Wisena mengangguk heran.
"Bukan pangeran....?"
Pemuda itu menggeleng.
"Bukan... anak adipati atau bupati?"
Kembali Wisena menggelengkan kepalanya.
"Juga bukan keturunan bangsawan lain lagi? Sesungguhnyakah?"
"Bukan, diajeng.

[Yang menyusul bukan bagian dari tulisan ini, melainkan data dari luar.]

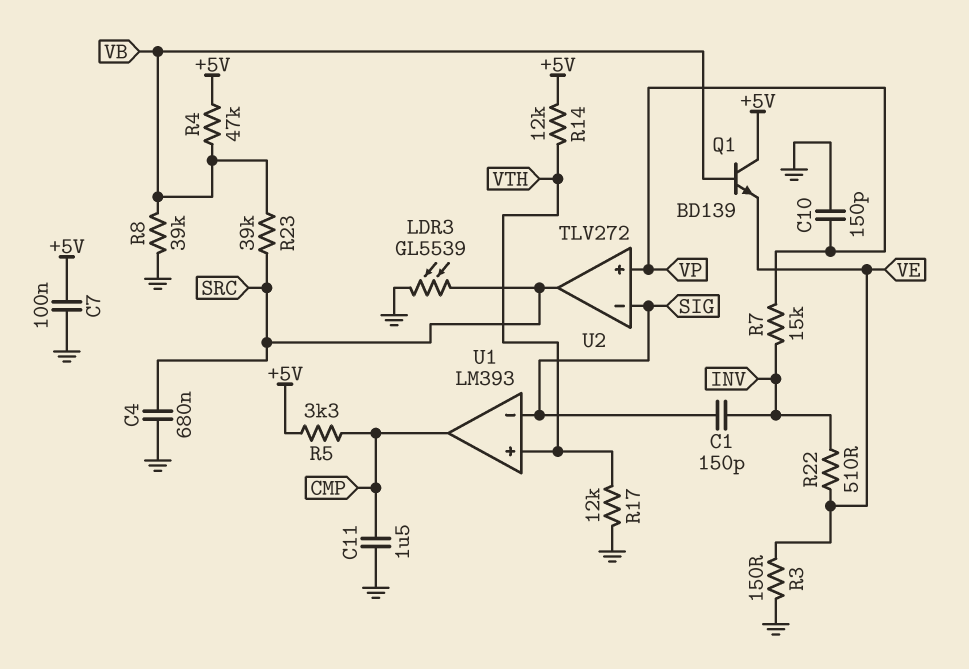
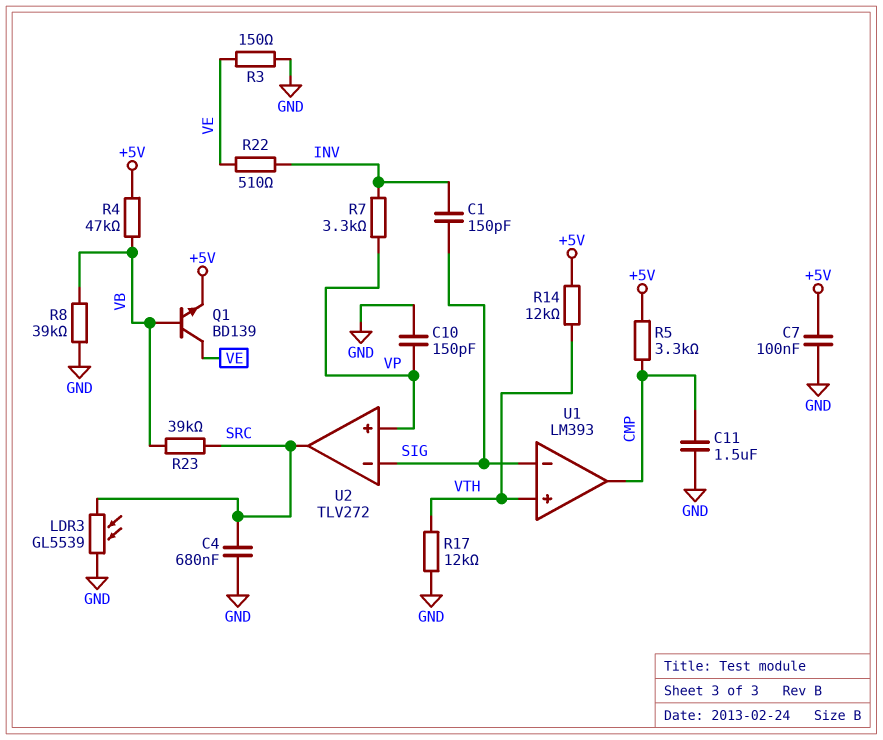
Q1: NPN BD139 (B VB, C +5V, E VE) -> NPN BD139 (B VB, C VE, E +5V)
R7: 15k (INV, VP) -> 3.3k (INV, VP)

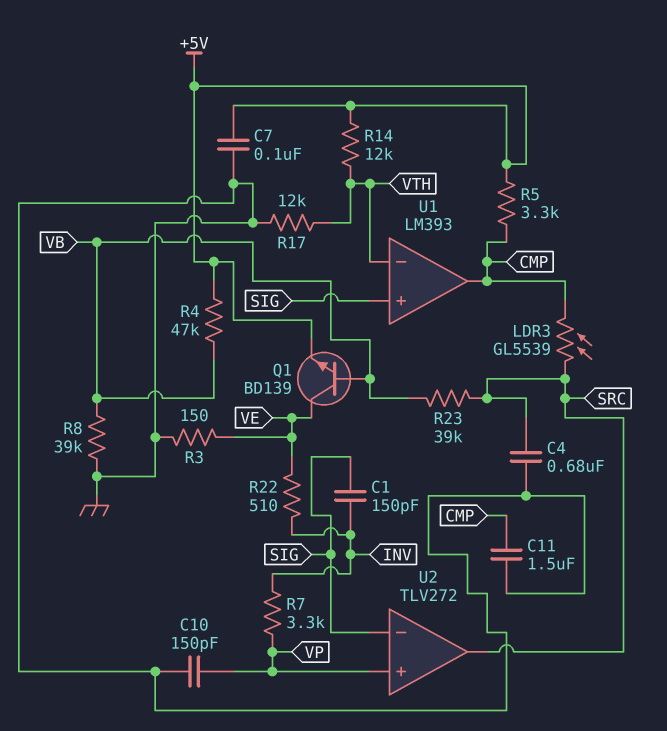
LDR3: GL5539 (GND, SRC) -> GL5539 (CMP, SRC)
U1 pin in+: VTH -> SIG
U1 pin in-: SIG -> VTH

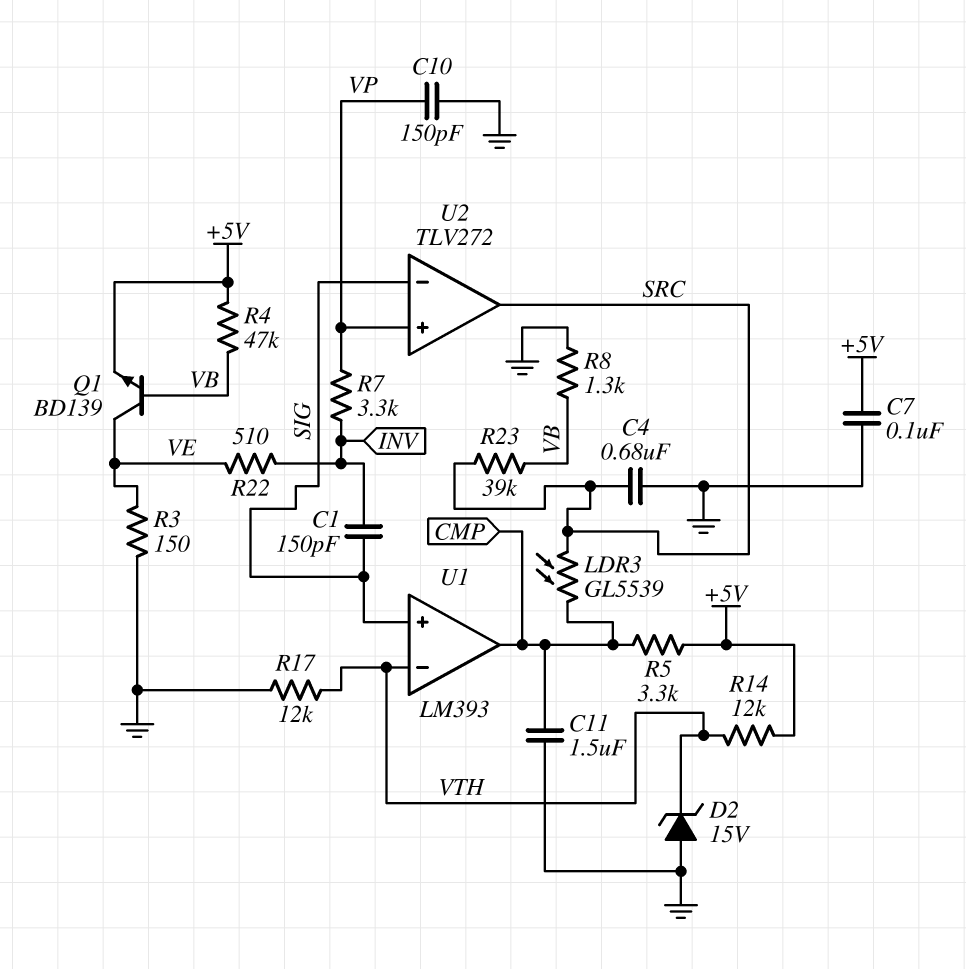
D2: none -> zener 15V (A GND, K VTH)
R8: 39k (GND, VB) -> 1.3k (GND, VB)

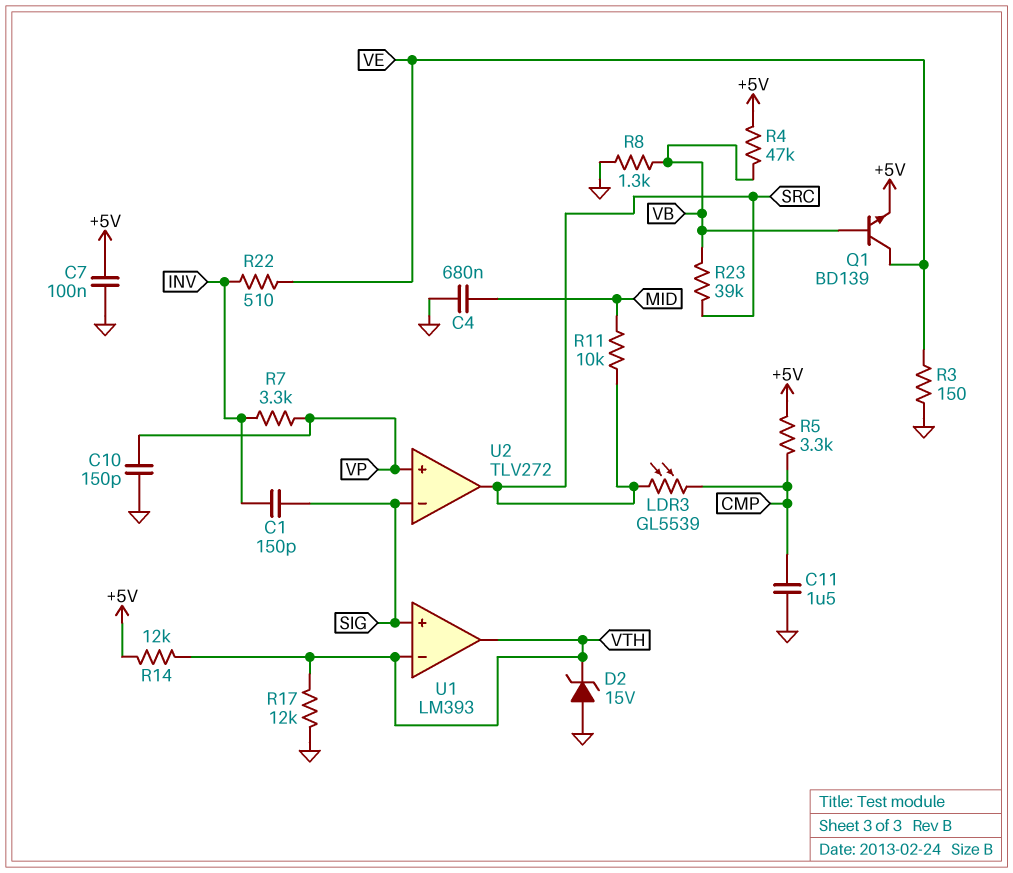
C4: 680nF (GND, SRC) -> 680nF (GND, MID)
R11: none -> 10k (MID, SRC)
U1 pin out: CMP -> VTH

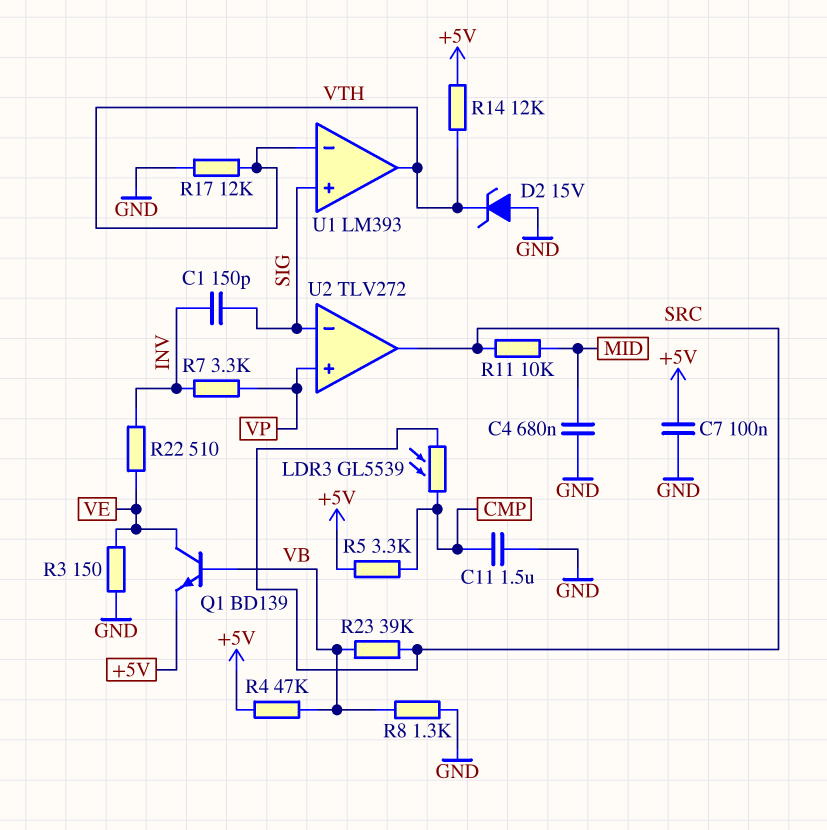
C10: 150pF (GND, VP) -> none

Aku seorang pemuda biasa, orang gunung yang bodoh. Akan tetapi... adakah hal ini penting bagi perasaan cinta kasih kita?" Ia melangkah maju hendak memeluk lagi, akan tetapi Mekarsari cepat mundur.
"Jangan...!" suaranya terdengar agak ketus sehingga Wisena merasa seakan-akan kena tampar mukanya.
"Mengapa, diajeng? Ada apakah....?" tanyanya khawatir.
"Jangan kau sentuh aku! Kau... kau bukan seperti yang kuharapkan... ah... nasib....."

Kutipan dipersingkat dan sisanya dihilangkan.